**REQUIREMENT:**
Return a copy of each line in the listing that includes the word "Tuhé".

* * *

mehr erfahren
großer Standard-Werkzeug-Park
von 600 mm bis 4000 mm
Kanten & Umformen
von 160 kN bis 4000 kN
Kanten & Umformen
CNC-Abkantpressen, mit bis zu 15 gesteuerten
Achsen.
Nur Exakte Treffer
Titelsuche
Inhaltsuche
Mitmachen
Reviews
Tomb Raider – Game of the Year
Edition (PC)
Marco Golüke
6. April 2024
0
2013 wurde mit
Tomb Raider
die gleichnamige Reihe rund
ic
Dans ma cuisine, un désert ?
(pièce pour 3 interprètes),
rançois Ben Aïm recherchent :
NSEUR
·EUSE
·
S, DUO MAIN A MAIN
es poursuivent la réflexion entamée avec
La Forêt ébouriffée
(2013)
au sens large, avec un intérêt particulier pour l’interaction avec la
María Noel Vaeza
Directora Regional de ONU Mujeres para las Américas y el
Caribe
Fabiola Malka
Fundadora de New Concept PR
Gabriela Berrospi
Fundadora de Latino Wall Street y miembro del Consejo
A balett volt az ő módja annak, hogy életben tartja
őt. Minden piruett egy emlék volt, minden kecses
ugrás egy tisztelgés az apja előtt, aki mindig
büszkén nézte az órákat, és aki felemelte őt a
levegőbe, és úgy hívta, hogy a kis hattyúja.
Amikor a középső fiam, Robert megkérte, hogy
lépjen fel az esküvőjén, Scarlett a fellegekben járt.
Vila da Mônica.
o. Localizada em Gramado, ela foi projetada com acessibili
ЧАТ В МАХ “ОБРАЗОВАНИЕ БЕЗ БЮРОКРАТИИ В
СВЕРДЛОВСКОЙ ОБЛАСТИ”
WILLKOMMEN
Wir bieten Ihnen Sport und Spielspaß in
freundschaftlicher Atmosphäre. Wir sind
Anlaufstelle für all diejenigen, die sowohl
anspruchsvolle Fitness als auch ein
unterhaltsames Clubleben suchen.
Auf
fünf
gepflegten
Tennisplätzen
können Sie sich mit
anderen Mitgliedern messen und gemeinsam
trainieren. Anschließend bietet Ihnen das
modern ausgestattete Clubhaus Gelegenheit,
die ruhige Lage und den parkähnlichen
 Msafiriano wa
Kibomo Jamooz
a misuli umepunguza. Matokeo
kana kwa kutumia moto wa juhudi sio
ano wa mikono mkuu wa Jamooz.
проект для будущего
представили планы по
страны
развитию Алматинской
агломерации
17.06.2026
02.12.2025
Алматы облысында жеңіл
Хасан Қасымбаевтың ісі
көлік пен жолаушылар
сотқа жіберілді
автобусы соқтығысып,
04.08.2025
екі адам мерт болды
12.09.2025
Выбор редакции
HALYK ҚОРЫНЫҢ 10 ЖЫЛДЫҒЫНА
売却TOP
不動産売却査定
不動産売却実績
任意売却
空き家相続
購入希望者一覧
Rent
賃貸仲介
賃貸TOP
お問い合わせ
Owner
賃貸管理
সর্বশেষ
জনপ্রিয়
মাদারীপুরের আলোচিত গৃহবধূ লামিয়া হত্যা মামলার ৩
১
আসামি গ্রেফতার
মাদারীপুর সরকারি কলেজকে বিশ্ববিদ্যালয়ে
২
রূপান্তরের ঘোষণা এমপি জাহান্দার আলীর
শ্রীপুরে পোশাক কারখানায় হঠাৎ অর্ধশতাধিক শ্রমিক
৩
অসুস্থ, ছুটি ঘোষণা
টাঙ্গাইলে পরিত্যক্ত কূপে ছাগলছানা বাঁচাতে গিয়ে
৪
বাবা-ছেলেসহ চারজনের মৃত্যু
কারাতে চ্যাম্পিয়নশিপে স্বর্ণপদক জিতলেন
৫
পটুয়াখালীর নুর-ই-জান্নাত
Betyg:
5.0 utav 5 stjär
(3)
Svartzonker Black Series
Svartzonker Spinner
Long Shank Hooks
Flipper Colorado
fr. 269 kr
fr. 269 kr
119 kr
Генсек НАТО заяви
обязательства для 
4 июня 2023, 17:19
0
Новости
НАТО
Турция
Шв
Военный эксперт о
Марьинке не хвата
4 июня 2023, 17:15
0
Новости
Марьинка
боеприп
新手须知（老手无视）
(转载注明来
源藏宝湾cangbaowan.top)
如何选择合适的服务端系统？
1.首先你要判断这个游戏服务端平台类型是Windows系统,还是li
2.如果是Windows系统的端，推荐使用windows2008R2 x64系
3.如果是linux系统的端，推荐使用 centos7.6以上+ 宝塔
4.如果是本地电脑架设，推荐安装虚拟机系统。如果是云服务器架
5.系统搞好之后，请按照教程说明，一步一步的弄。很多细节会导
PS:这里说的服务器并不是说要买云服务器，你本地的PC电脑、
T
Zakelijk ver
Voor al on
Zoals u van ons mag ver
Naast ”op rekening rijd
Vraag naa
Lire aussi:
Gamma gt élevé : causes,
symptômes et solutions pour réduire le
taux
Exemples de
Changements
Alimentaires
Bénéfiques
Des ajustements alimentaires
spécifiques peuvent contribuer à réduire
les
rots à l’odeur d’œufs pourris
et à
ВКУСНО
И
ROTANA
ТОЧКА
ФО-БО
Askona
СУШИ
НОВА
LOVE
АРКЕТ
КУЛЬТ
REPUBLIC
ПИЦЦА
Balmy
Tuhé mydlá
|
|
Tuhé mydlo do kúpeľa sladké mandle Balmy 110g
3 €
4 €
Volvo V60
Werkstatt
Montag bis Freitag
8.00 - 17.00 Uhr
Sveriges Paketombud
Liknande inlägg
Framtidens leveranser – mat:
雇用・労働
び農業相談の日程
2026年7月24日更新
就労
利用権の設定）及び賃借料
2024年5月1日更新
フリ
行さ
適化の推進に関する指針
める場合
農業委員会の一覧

* * *

**TASK OUTPUT:**
Tuhé mydlá
Tuhé mydlo do kúpeľa sladké mandle Balmy 110g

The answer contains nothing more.